Non ci occorre, in questa sede, mettere a confronto le opinioni riportate dall’illustre maestro, contemporaneo e collega di Boyle, quanto piuttosto interrogarci sul quel famoso cavaliere Borri, l’artista di cui viene riferita la rilevante opinione, figura che, pur notissima ai suoi contemporanei, ci lascia oggi moltissimi dubbi, e, soprattutto, pochi scritti scientifici di certa attribuzione, comunque poca cosa per legittimare una tal notorietà europea. Sembra quasi che la storia letteraria degli gnomi e dei popoli elementari, si sviluppi interamente nelle produzioni di avventurieri e personaggi dalla storia complessa e travagliata.

Nel caso del Borri, è praticamente impossibile sintetizzare un percorso biografico che renda giustizia della travagliata ed in gran parte ancora indecifrabile esistenza di questo eretico ed alchimista errante.

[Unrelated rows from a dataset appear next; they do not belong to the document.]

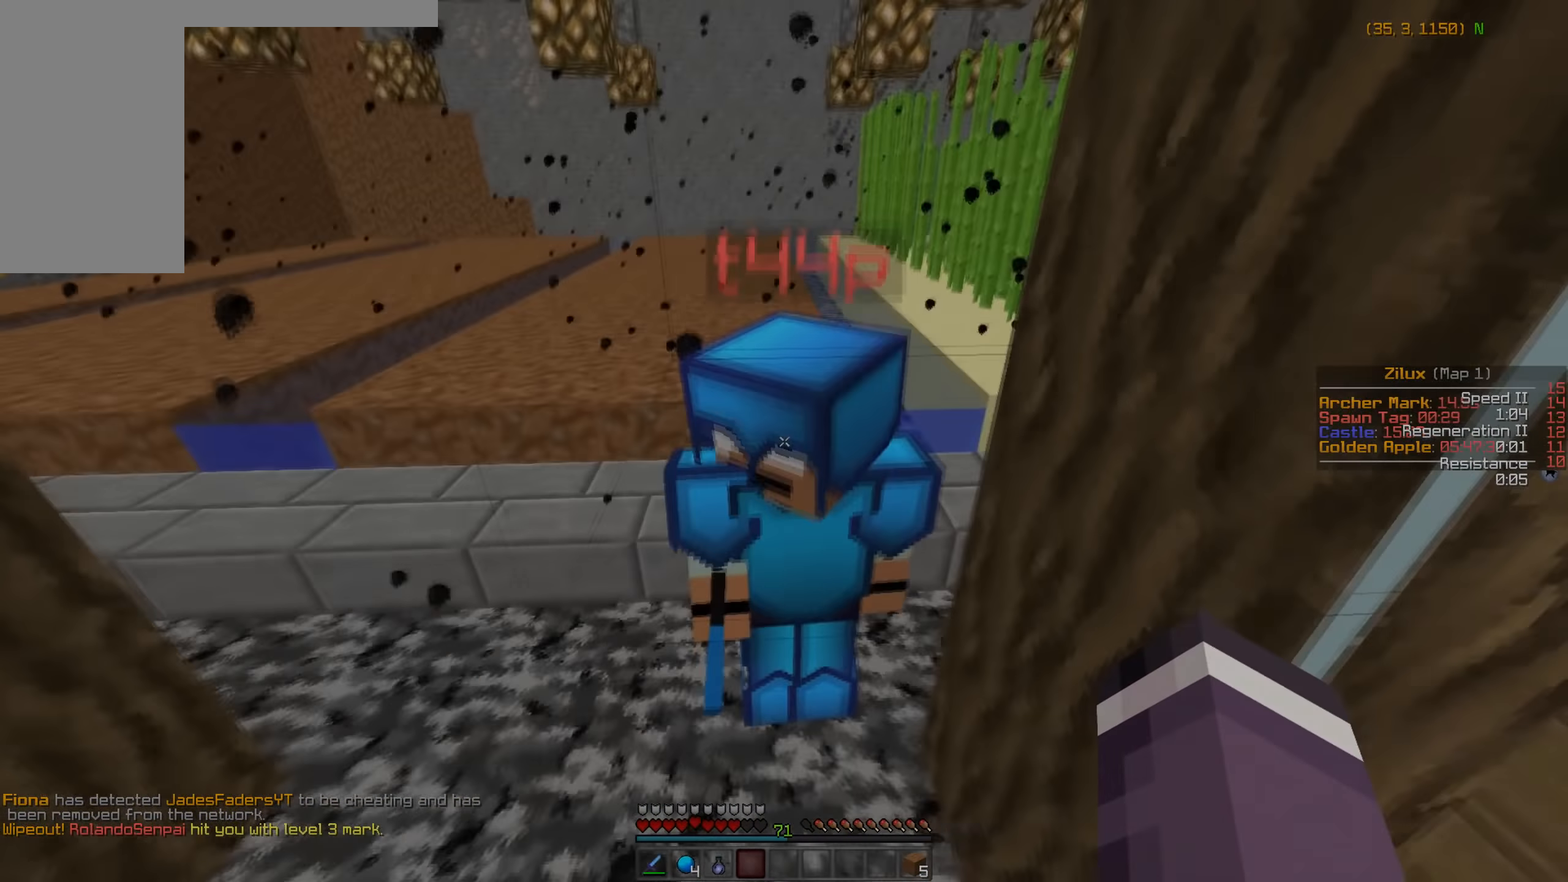
{"keys": ["a"], "mouse": [], "events": []}
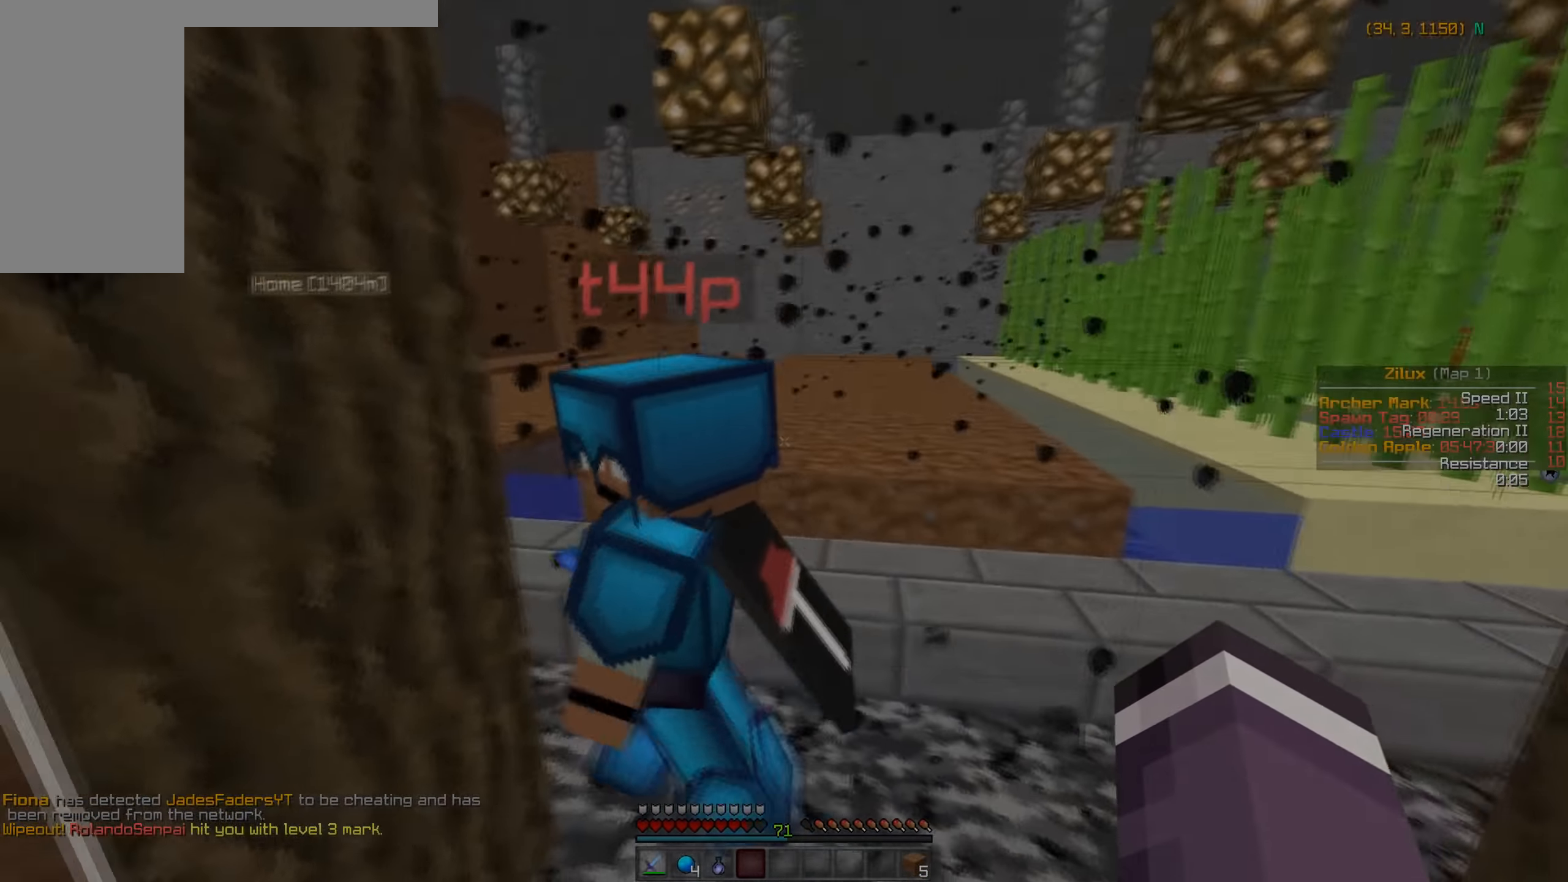
{"keys": ["a", "w"], "mouse": [], "events": [[267, "w", "down"]]}
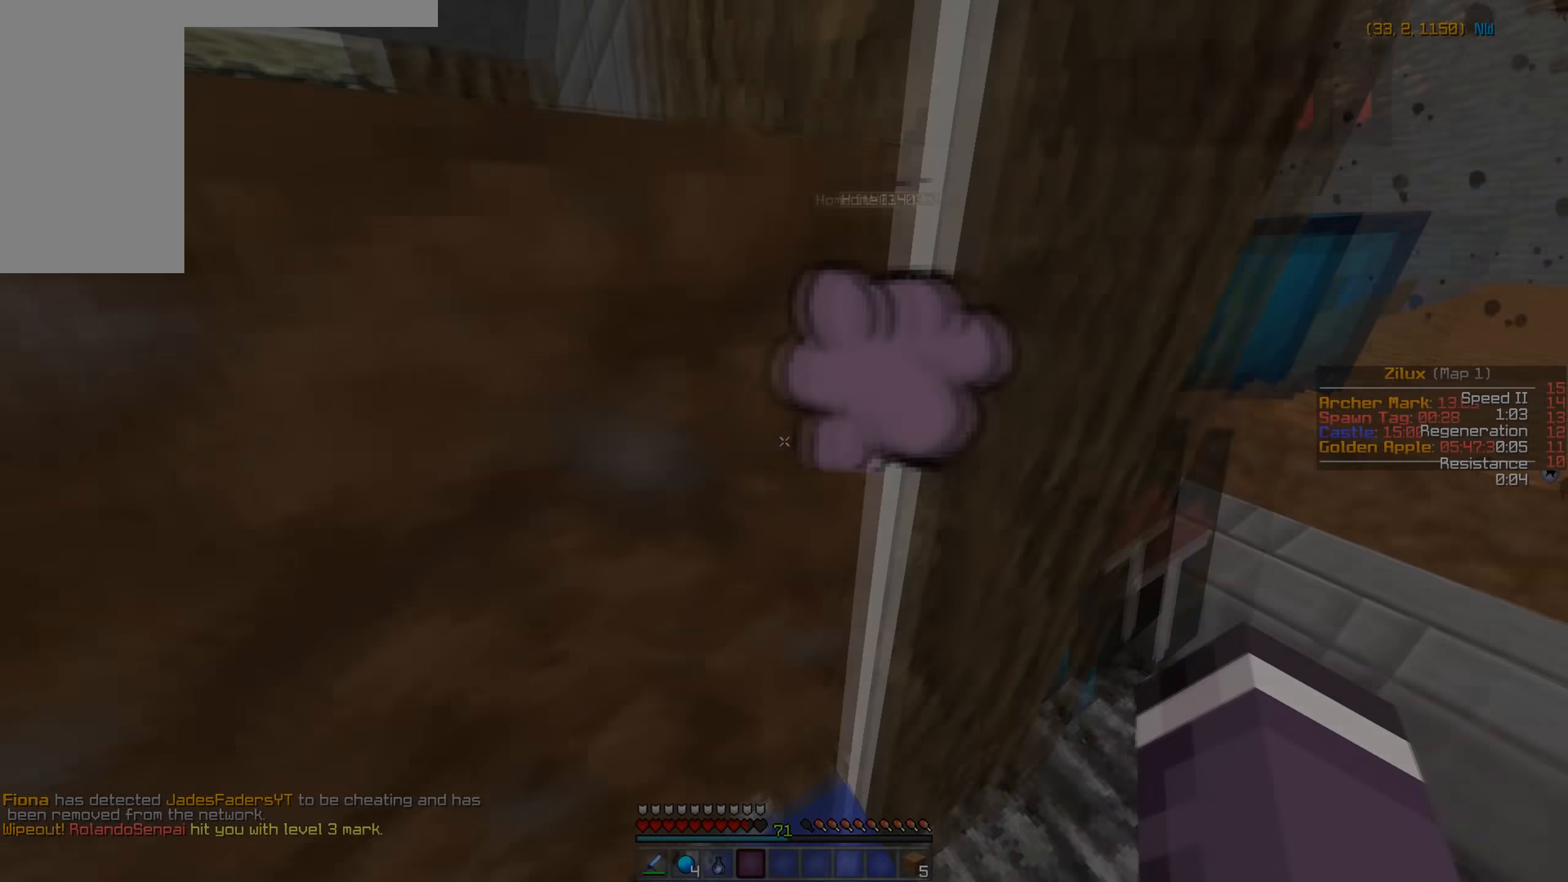
{"keys": ["w"], "mouse": [], "events": [[317, "a", "up"]]}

Proviamo tuttavia a dare comunque qualche notizia sintetica, che ci aiuti ad inquadrare lo scrittore Borri e la sua vicenda. Ciò ci sarà soprattutto utile e definire l’immaginario creatosi intorno a questo complesso personaggio, un immaginario in cui si va ad inserire un plagio apocrifo che, pur essendo del tutto estraneo alla penna del Borri, contribuirà non poco alla successiva costruzione del suo mito.

Giuseppe Francesco Borri nasce a Milano nel 1630, figlio di una Savinia Morosini, che muore di parto dandolo alla luce, e di Branda Borri, noto e valente medico milanese.

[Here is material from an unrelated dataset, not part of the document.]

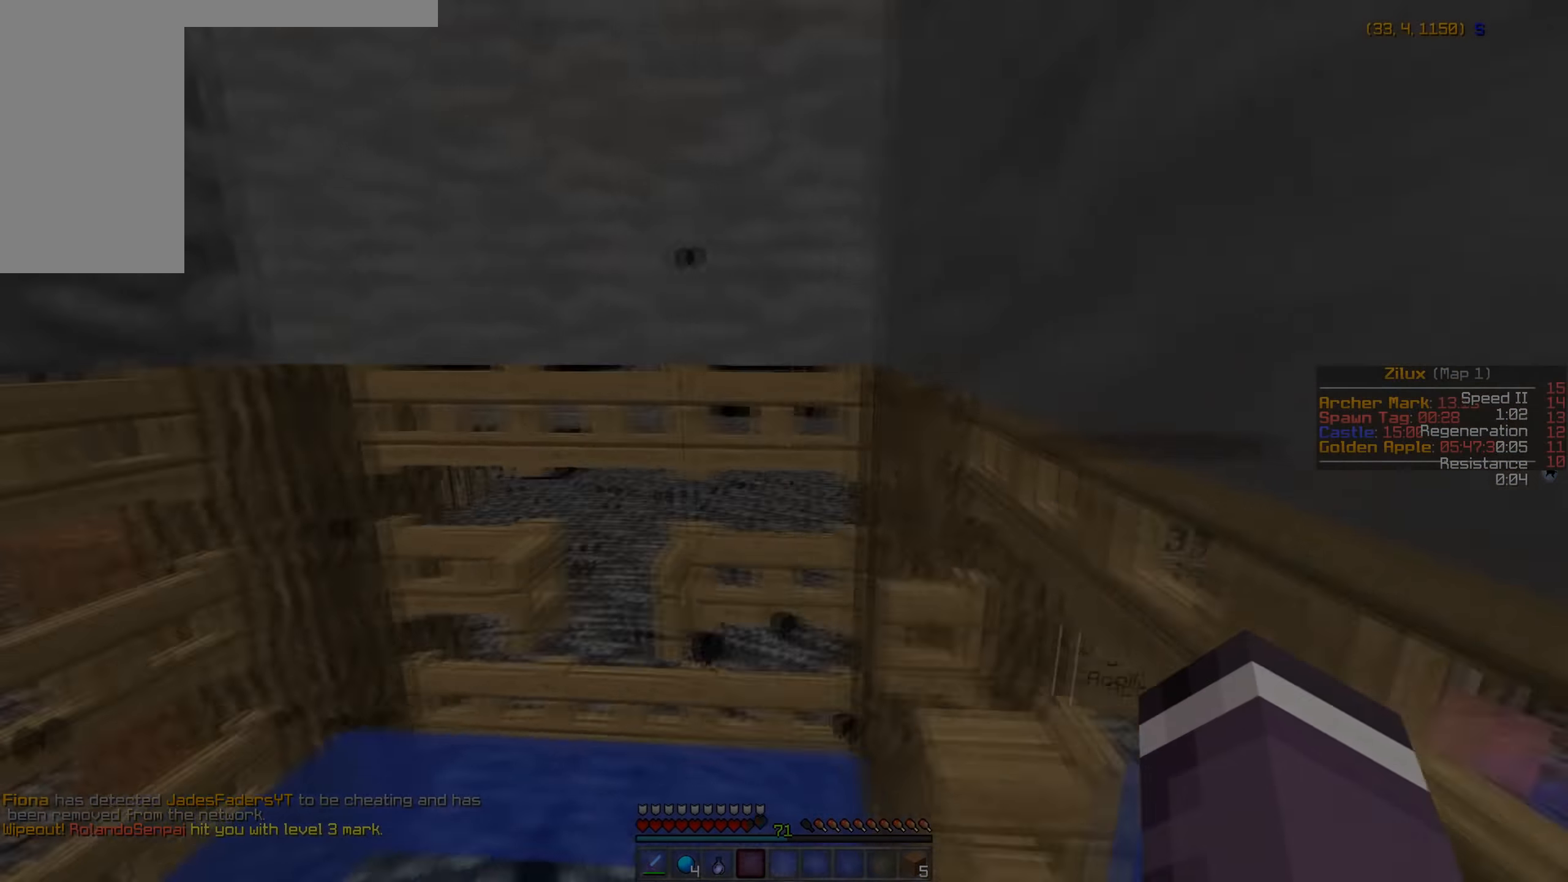
{"keys": ["w"], "mouse": [], "events": []}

Difficile e controversa figura di alchimista, medico e profeta messianico, il Borri, dopo una turbolenta formazione giovanile in quel seminario romano in cui aveva insegnato il grande gesuita, neopitagorico e cabalista Athanasius Kircher, inizia, parallelamente ad una fortunata carriera di medico e di studioso di alchimia, una fervida attività di predicazione e politica messianica – prima a Roma, poi a Milano – che lo porterà rapidamente ad essere incriminato dall’inquisizione. Vicino agli ambienti quietisti che in quegli anni si diffondono in Italia, fautore di una teocrazia universale retta dal papa, egli, condendo la sua predicazione di toni profetici ed estasi visionarie, si autonominava prochristus, annunciatore e paladino dell’avvento di questa era felice di dominio universale del papato che avrebbe riportato il mondo alla purezza del messaggio evangelico. Pare che ai suoi seguaci, che tra Roma e Milano spesso ne seguirono le sorti giudiziarie, egli mostrasse una spada che gli era stata donata da S. Michele, a simbolo della sua investitura a paladine del nuovo avvento dell’era del Cristo.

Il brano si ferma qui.